Sadly, McKeever is not the only current Cal head coach who has been publicly accused of abuse. Women’s Soccer head coach Neil McGuire remains at the helm of the program even after KTVU made a special report in November 2020 and after additional alumni and parents voiced similar stories after the report aired.
McKeever is both much higher-profile outside of Cal and arguably accused of more concrete fireable offenses than McGuire. Maybe the inaction following the McGuire accusations will not be repeated here. Nonetheless, Cal Athletics got a lot of explaining to affirm to everyone that they will protect the student-athletes.

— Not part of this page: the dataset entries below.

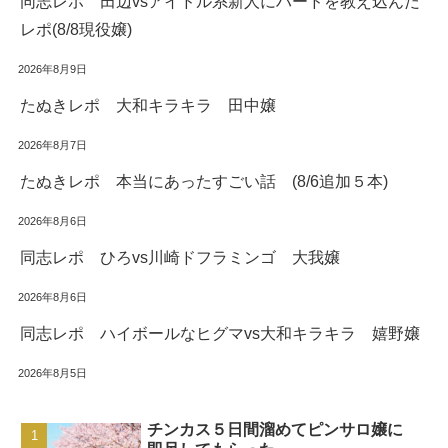
同志レポ 田辺vsアイドル系新人にハードを教え込んだ
レポ(8/8現役嬢)
2026年8月9日
たぬきレポ 大和キラキラ 田中嬢
2026年8月7日
たぬきレポ 本当にあったすごい話 (8/6追加５本)
2026年8月6日
同志レポ ひろvs川崎ドフラミンゴ 大我嬢
2026年8月6日
同志レポ ハイボールなヒグマvs大和キラキラ 嬉野嬢
2026年8月5日
チンカス５日間溜めてピンサロ嬢に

These kind of stories remind of legendary Cal football coach, Pappy Waldorf who was beloved by his players. He considered himself a teacher first and a mentor. He made players feel good about themselves whether the starting quarterback or a fifth string defensive back. He rarely chewed players out and when he did he made a point after to tell them he loved them and say how much they meant to him. One would think this would be the model for all college coaches, maybe especially at a prestigious university at California. Coaching is teaching and verbally abusing players should not be a wit less abhorrent a notion than abusing students. Fire everyone involved -- the AD too, if there is cause -- and create a different culture. Now.
Holy moly what a rabbit hole of events. McKeever without a doubt should be canned, not even so much for the verbal stuff because that seems to have been normalized in this age but the harping and dumping on student athletes especially those who feel unwanted is embarrassing, heinous, you name it. Somehow this might look even worse for Knowlton if that was the reasoning for not taking the meeting with the parent because it shows that he helps foster that culture. Good lord what a mess. Why can't legendary coaches have the demeanor of a Gregg Popovich is beyond me.